WHAT IS EXPECTED - Your answer must consist of the records exactly as given, with no pictures included.

TASK INPUTS -
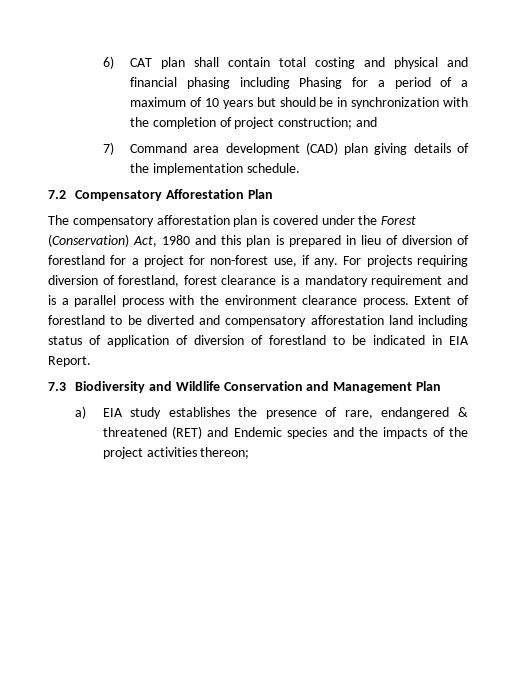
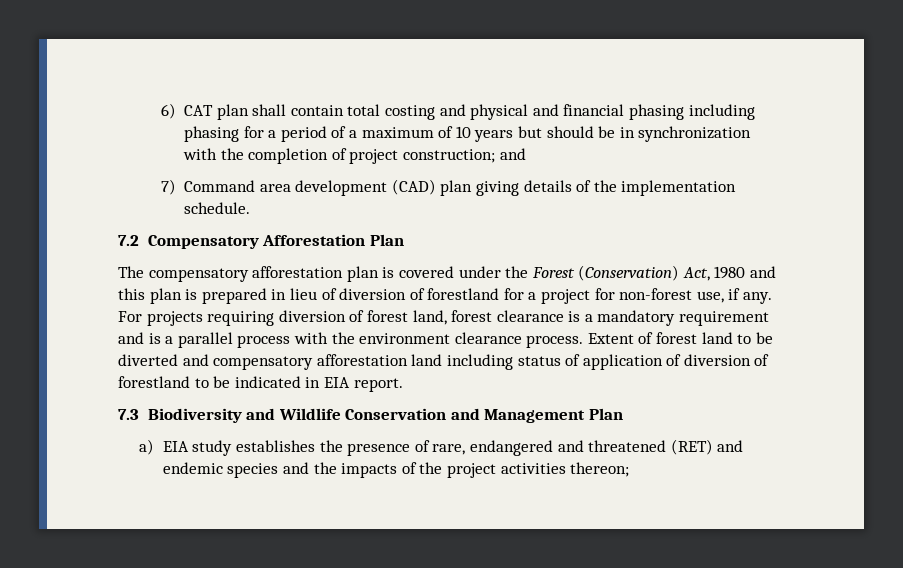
[299,77,343,89] Phasing -> [184,126,240,142] phasing
[118,275,180,287] forestland, -> [366,310,447,325] forest land,
[48,315,105,325] forestland -> [656,332,733,344] forest land
[48,356,91,367] Report. -> [353,378,403,392] report.
[458,407,469,417] & -> [557,440,584,452] and
[233,427,282,437] Endemic -> [162,462,223,474] endemic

RESPONSE -
[299,77,343,89] Phasing -> [184,126,240,142] phasing
[118,275,180,287] forestland, -> [366,310,447,325] forest land,
[48,315,105,325] forestland -> [656,332,733,344] forest land
[48,356,91,367] Report. -> [353,378,403,392] report.
[458,407,469,417] & -> [557,440,584,452] and
[233,427,282,437] Endemic -> [162,462,223,474] endemic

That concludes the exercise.